Dental Tribune:「口腔を健康に」というテーマにはどのような意味が込められているのですか?
Jörg Eberhard教授:過去数十年にわたる研究により、口腔疾患は全身の健康と心血管疾患、糖尿病、リウマチ性関節炎などの他の疾患に関連することが示されました。この関係は、疫学研究、臨床介入試験、正常な生物学的メカニズムに基づいています。しかし、口腔の健康と全身の健康を結びつけるという見方は、臨床に定着していないのが現状です。「口腔を健康に」は公衆衛生的な戦略、すなわち、一般への啓発として用いています。
口腔の健康は全身の健康にどのような影響を及ぼすのでしょう?
う蝕と歯周病は世界で最も多い疾患で、多くの人が治療を強いられています。事実、う蝕は疼痛、歯の喪失、多額の治療費につながります。う蝕は治療を行うために子どもが学校を休まなければならない状況を生み出しますし、高齢者が十分な栄養を摂取し、健全な社会生活に参加する能力を低下させ、医療費を増大させます。一方、歯周病は口腔に限定されたものではなく、数十年にわたって炎症性メディエータと細菌を血中に放出します。これにより、アテローム性動脈硬化プラークの形成が開始、または拡大し、ひいてはそれが脳卒中や心臓発作につながり、糖尿病の前段階または糖尿病状態の血糖値に悪影響を及ぼす場合があります。
········
● **必要な作業 1**
口腔の健康についての文章で、口腔疾患と他の疾患との関係が何に基づいているとされているか、すべて挙げよ。
● **必要な作業 2**
口腔の健康についての文章は、世界で最も多い疾患として何を挙げているか。

● **抽出した行**
········
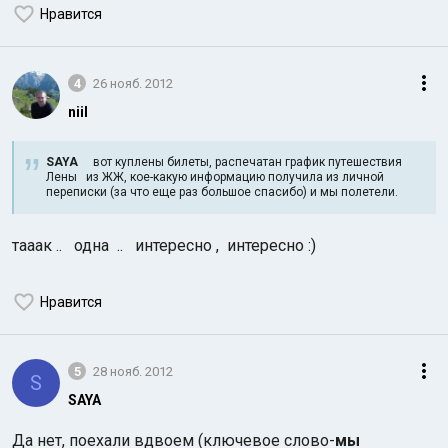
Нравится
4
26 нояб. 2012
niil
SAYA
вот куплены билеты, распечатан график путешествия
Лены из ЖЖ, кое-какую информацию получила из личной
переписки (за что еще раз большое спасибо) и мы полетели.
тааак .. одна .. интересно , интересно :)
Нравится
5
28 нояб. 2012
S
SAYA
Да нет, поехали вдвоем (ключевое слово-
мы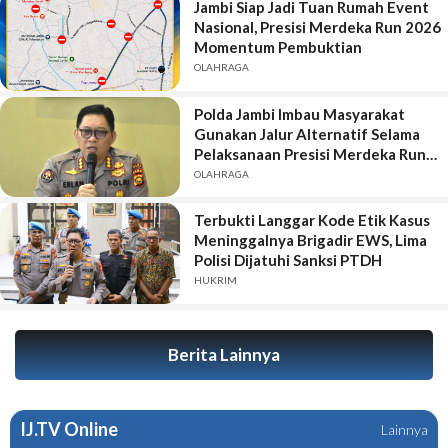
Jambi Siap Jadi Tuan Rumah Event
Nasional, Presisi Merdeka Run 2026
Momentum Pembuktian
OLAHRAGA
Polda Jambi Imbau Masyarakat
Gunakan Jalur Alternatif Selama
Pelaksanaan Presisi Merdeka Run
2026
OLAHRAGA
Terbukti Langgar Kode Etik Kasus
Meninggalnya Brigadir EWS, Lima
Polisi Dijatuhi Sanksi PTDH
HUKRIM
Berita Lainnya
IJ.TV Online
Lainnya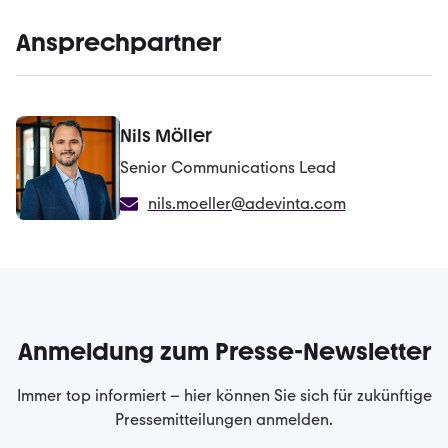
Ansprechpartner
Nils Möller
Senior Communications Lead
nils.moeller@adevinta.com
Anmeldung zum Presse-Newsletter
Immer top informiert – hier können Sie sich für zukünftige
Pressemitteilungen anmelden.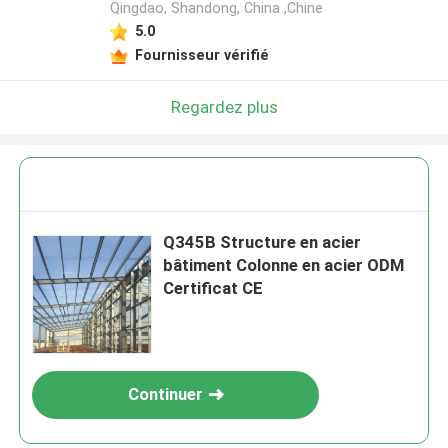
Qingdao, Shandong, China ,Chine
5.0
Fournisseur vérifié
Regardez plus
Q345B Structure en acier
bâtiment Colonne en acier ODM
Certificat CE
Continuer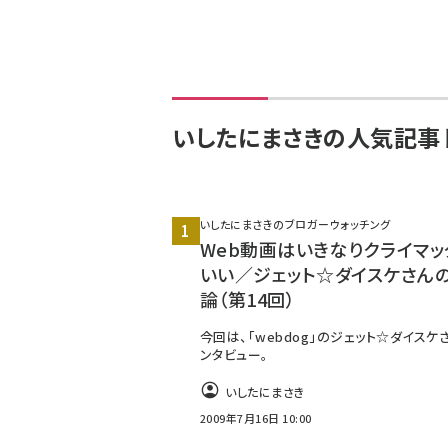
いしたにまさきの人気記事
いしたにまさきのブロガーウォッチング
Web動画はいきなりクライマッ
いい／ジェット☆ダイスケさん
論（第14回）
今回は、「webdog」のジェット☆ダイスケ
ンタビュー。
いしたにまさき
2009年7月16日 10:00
········
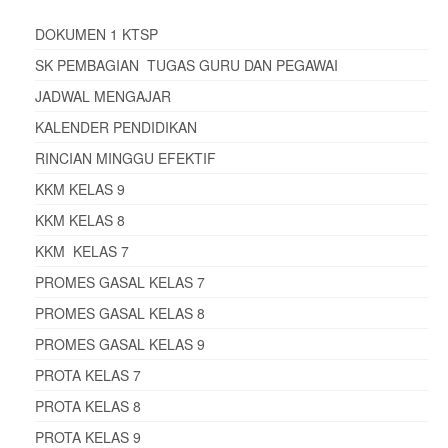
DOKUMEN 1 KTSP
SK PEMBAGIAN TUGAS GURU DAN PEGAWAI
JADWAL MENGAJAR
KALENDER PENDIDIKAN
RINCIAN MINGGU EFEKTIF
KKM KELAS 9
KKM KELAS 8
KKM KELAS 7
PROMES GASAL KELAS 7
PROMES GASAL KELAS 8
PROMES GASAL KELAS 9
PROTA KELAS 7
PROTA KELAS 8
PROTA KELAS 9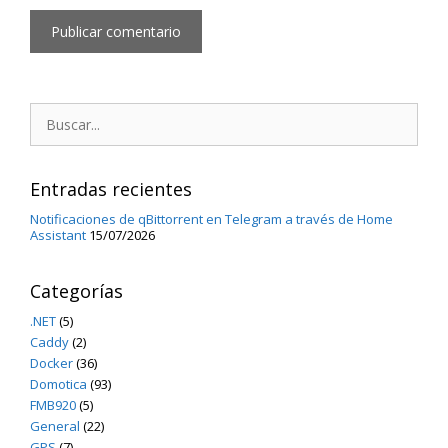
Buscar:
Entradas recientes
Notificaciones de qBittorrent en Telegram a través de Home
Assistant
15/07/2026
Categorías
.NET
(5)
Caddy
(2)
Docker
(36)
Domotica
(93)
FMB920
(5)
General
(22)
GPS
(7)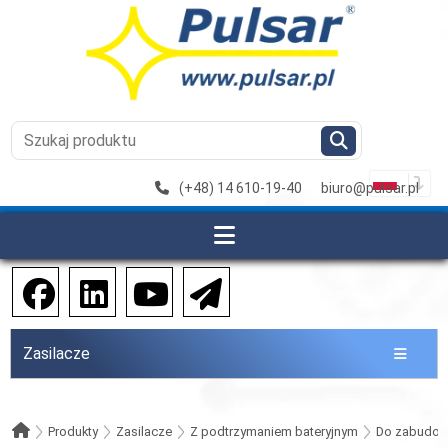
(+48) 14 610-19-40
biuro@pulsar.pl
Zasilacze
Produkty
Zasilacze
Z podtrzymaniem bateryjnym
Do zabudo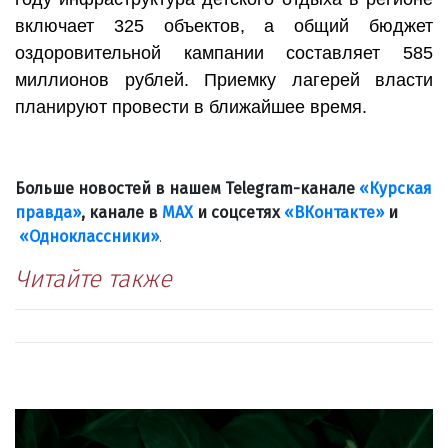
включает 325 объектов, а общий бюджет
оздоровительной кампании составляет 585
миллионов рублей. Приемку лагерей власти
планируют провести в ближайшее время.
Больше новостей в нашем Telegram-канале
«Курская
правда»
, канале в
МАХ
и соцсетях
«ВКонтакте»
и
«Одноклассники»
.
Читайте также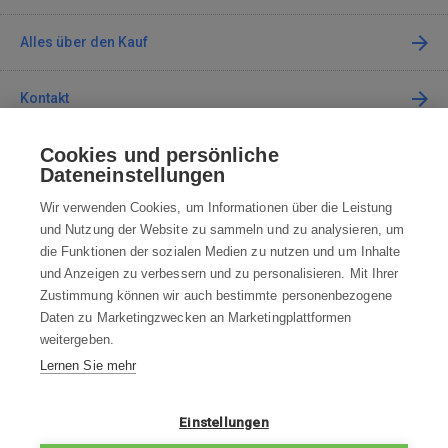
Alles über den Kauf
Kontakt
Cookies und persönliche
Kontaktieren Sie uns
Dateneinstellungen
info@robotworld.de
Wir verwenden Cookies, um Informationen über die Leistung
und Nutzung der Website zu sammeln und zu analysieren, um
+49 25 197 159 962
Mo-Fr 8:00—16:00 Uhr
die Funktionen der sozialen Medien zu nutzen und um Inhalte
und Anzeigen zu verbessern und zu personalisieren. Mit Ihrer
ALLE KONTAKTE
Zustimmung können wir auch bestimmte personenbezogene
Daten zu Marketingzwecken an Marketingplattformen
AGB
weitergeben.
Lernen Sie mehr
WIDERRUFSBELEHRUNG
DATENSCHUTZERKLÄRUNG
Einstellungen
········
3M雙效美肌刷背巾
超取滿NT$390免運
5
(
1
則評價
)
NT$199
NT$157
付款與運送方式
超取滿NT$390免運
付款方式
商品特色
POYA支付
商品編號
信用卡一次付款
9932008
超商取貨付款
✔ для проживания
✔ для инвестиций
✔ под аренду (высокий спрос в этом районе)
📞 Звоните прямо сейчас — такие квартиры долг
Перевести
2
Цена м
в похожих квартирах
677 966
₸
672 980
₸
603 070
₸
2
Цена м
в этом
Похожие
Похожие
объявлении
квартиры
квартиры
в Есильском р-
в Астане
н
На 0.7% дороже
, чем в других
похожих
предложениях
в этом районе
········
● **作業の解答 1**
疫学研究、臨床介入試験、正常な生物学的メカニズム

● **作業の解答 2**
う蝕と歯周病